- Johnny Indrisano in Alfred Hitchcock Presents 1961
- Born: November 1, 1905
- Died: July 6, 1968 (aged 62)

= Johnny Indrisano =

American boxer

Johnny Indrisano (November 1, 1905 — July 6, 1968) was an American welterweight boxer whose career spanned the period from 1923 to 1934. He later became a film stunt performer and a film and TV actor.

==Career==
Indrisano was born in Boston. He defeated two world welterweight champions; Lou Brouillard (in two out of three bouts) and Jackie Fields. However, Indrisano never received a match for the world welterweight title.

Indrisano retired with a record of thirty seven wins (two wins by knockout) and nine defeats.

After his retirement from boxing, Indrisano had a career as a referee, stunt man, and actor in films such as Some Like It Hot and Guys and Dolls. He appeared in The Bowery Boys films (Live Wires, Mr. Hex, and Trouble Makers), a number of Joe Palooka movies, and three Elvis Presley films (Jailhouse Rock, King Creole, and It Happened at the World's Fair). He also worked from as early as 1937 through 1942 as a bodyguard for Mae West. On television, he appeared in a 1964 episode of the situation comedy The New Phil Silvers Show.

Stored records
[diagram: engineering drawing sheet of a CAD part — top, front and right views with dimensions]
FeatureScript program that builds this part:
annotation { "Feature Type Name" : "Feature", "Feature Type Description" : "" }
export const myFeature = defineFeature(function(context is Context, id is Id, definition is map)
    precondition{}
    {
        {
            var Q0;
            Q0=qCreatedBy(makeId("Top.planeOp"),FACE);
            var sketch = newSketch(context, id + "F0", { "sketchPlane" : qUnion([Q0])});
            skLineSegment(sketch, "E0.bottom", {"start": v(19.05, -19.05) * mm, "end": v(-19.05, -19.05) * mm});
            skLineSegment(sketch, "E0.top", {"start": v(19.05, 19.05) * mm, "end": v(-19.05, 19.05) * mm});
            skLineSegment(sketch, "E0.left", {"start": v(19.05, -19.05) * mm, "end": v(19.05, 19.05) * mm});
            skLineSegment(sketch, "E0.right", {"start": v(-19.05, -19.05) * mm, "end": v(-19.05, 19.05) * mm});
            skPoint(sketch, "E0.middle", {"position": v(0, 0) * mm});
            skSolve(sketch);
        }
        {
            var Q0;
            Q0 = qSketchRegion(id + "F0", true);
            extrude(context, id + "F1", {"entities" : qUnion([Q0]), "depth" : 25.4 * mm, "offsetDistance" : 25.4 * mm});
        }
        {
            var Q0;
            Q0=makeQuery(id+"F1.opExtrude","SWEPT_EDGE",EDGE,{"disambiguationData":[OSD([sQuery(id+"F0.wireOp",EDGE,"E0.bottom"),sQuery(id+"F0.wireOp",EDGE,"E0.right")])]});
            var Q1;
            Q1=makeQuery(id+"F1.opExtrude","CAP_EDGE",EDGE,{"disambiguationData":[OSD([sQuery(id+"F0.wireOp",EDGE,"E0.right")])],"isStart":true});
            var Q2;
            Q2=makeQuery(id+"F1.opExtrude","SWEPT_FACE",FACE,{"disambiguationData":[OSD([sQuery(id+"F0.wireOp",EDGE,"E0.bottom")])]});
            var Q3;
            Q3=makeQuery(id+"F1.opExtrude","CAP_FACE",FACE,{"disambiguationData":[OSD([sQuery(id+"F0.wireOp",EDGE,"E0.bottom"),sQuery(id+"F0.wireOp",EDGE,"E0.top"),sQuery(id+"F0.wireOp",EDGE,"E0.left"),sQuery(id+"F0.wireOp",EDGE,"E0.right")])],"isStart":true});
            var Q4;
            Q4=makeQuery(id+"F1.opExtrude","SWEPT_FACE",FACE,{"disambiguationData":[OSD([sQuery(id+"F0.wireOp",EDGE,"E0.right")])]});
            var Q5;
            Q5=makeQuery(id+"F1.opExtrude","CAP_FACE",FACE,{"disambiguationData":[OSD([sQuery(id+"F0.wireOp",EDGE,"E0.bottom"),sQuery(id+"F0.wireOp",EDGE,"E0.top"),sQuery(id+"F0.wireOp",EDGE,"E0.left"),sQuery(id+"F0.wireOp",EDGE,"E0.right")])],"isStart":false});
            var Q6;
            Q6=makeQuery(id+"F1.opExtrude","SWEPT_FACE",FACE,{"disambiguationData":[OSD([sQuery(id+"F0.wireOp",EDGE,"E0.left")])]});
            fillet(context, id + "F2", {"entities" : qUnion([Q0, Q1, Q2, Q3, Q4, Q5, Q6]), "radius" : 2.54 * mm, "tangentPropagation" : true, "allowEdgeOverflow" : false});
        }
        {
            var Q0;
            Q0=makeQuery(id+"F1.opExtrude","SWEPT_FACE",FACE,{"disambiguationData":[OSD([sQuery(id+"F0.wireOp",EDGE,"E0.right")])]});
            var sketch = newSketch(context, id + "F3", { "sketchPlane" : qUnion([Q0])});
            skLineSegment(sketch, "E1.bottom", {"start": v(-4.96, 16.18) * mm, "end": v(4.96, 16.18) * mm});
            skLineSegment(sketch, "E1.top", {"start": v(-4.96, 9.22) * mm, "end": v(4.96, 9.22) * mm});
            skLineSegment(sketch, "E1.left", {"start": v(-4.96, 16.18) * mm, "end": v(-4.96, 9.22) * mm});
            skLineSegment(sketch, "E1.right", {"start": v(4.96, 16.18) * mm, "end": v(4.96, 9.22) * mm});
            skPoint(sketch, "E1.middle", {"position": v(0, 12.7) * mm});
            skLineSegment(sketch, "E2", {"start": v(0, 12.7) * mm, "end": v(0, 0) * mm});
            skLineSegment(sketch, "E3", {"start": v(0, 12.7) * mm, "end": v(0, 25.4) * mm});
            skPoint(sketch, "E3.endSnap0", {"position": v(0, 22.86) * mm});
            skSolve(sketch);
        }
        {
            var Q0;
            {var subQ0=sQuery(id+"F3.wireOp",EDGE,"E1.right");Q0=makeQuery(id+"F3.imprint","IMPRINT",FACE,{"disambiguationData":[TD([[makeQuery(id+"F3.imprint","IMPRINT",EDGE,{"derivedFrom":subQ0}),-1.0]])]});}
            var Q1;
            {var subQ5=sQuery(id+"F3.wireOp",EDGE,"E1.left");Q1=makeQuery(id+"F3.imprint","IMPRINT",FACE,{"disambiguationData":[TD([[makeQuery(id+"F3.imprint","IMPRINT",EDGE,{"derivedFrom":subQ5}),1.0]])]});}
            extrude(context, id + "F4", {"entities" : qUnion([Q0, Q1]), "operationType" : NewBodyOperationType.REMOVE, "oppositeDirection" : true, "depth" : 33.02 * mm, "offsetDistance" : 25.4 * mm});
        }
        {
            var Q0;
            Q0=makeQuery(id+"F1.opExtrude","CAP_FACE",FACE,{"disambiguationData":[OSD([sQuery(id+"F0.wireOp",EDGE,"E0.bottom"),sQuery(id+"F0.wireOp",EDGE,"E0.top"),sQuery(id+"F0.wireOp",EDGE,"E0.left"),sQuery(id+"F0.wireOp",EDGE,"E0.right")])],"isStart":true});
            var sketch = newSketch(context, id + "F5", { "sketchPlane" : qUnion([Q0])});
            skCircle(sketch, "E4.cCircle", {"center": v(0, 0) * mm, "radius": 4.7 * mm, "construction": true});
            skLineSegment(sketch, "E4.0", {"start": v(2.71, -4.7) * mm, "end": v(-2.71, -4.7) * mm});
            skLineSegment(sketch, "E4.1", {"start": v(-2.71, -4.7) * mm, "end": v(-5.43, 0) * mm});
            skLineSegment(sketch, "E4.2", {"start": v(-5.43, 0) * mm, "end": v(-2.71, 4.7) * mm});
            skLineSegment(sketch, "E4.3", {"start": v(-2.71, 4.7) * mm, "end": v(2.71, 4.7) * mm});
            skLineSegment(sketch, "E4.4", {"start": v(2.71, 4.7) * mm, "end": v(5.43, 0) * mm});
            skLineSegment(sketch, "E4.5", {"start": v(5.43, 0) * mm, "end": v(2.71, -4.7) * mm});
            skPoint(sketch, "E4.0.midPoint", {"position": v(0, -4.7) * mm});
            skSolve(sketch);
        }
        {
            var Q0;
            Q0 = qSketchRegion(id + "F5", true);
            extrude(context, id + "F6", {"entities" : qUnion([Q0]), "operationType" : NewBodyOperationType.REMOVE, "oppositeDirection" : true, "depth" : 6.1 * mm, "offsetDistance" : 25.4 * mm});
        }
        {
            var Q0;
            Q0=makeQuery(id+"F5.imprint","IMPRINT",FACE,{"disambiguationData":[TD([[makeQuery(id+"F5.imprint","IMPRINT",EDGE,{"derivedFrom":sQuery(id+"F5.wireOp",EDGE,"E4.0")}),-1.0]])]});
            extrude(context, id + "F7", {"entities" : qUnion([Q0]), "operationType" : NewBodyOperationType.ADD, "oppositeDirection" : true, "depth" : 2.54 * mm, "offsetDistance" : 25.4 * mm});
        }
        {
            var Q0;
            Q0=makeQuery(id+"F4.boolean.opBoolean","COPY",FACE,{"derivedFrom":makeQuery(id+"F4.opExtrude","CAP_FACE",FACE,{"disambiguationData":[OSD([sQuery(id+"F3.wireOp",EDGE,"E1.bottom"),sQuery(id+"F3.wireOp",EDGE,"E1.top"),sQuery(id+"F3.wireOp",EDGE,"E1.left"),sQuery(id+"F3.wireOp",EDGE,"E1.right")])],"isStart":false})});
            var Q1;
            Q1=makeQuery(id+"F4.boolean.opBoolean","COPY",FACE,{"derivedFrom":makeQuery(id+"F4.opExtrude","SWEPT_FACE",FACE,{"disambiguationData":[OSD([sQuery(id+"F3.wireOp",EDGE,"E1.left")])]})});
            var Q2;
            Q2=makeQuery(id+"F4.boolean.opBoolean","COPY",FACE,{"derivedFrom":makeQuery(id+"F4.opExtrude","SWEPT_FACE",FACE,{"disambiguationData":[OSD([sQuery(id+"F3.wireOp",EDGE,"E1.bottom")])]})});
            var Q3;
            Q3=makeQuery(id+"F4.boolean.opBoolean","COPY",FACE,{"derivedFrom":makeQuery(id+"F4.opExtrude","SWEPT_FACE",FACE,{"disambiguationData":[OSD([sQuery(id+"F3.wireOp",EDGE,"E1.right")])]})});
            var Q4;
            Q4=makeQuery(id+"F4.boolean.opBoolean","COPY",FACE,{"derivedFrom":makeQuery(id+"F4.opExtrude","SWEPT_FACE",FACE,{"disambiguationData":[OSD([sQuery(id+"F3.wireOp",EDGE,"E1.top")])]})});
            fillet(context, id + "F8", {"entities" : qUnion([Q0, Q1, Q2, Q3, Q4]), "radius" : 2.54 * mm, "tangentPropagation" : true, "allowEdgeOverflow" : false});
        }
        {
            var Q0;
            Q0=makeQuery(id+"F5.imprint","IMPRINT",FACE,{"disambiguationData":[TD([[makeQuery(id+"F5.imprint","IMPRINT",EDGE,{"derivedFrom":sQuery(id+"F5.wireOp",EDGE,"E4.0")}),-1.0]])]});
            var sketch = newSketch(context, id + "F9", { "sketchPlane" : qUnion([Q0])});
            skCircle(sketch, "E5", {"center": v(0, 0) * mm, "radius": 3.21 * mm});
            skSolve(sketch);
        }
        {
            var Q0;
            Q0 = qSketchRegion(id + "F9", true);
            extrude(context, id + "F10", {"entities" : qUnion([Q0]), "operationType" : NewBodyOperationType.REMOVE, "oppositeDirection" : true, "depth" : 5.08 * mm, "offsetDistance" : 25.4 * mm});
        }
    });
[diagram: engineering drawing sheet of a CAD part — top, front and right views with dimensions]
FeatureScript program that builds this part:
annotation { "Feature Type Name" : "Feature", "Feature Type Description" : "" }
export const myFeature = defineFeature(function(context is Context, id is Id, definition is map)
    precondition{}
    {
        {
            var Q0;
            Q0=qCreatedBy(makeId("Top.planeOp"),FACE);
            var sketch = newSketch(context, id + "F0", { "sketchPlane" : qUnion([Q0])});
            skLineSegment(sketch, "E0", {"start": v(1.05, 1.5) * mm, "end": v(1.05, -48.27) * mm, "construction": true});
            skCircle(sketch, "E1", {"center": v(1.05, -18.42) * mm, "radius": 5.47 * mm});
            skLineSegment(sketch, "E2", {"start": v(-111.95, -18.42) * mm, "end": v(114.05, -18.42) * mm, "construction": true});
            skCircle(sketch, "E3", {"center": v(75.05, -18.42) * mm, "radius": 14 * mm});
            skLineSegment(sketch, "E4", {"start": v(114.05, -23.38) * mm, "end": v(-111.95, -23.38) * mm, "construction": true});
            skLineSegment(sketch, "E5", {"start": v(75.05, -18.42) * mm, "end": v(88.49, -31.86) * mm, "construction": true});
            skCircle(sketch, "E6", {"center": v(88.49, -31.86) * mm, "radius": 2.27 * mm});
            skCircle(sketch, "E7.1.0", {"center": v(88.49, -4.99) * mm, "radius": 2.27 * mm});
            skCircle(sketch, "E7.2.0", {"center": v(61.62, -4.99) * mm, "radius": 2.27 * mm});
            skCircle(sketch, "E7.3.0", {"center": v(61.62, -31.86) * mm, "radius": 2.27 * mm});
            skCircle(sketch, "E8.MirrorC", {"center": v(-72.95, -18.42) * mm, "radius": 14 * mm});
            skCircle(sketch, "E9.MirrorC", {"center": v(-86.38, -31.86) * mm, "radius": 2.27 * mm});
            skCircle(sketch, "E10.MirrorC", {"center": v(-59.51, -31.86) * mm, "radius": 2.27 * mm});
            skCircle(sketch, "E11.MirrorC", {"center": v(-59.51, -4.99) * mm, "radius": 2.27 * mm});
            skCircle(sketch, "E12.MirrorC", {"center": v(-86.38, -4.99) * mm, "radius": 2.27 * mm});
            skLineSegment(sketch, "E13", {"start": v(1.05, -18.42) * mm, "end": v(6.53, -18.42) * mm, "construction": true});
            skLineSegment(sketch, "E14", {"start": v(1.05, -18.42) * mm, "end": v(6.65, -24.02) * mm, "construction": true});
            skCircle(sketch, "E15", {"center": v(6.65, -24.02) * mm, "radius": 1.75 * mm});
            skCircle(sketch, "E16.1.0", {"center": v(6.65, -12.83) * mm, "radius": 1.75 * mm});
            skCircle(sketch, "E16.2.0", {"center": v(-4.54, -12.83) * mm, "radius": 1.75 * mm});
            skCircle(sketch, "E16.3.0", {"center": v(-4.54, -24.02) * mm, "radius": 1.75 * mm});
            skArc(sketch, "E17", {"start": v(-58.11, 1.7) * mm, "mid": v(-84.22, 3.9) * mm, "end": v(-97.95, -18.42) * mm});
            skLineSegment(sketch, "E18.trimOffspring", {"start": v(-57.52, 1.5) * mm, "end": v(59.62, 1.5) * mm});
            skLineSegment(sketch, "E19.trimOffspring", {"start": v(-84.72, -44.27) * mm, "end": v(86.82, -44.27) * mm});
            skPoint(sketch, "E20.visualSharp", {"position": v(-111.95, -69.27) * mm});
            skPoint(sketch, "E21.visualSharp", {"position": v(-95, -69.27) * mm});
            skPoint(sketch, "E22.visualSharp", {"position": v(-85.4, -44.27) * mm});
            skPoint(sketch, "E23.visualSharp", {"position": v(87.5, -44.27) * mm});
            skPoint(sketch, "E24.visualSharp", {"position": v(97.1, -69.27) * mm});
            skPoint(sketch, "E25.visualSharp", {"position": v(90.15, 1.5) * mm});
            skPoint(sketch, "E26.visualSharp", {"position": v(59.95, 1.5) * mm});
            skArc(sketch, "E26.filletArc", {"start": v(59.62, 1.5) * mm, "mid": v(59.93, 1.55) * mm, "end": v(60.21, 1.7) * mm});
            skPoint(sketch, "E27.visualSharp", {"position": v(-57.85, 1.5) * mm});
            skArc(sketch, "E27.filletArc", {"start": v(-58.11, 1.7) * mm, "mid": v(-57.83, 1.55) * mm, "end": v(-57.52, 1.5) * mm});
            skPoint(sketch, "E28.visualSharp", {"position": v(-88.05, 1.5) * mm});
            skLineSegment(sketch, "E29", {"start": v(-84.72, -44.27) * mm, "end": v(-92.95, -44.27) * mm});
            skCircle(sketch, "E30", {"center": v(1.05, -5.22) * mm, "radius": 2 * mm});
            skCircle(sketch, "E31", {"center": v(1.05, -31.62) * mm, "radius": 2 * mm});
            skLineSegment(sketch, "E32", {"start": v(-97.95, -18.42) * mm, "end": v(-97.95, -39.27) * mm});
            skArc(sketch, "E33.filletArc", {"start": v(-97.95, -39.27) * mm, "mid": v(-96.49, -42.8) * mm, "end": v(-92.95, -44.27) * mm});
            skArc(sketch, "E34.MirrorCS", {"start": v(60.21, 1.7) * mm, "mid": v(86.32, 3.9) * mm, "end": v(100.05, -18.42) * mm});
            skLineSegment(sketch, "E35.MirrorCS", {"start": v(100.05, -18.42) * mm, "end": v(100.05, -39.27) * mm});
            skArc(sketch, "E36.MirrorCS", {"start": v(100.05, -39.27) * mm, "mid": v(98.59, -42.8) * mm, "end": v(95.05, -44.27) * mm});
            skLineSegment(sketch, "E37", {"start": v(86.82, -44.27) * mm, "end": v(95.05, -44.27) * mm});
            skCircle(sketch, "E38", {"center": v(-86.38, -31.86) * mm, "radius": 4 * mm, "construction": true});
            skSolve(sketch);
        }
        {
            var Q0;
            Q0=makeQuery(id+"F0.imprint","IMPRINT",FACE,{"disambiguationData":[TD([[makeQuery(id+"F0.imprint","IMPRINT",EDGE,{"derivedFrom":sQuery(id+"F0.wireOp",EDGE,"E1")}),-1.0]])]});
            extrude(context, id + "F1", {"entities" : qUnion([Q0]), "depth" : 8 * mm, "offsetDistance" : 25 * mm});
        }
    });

DIRECTIVE:
Answer these questions from the biography of Johnny Indrisano:
(a) In which city was Indrisano born?
(b) What was his win-loss record when he retired from boxing?
(c) For whom did he work as a bodyguard from 1937 through 1942?
Answer using only the biography of Johnny Indrisano.

OUTPUT BELOW:
(a) Boston
(b) Thirty-seven wins and nine defeats
(c) Mae West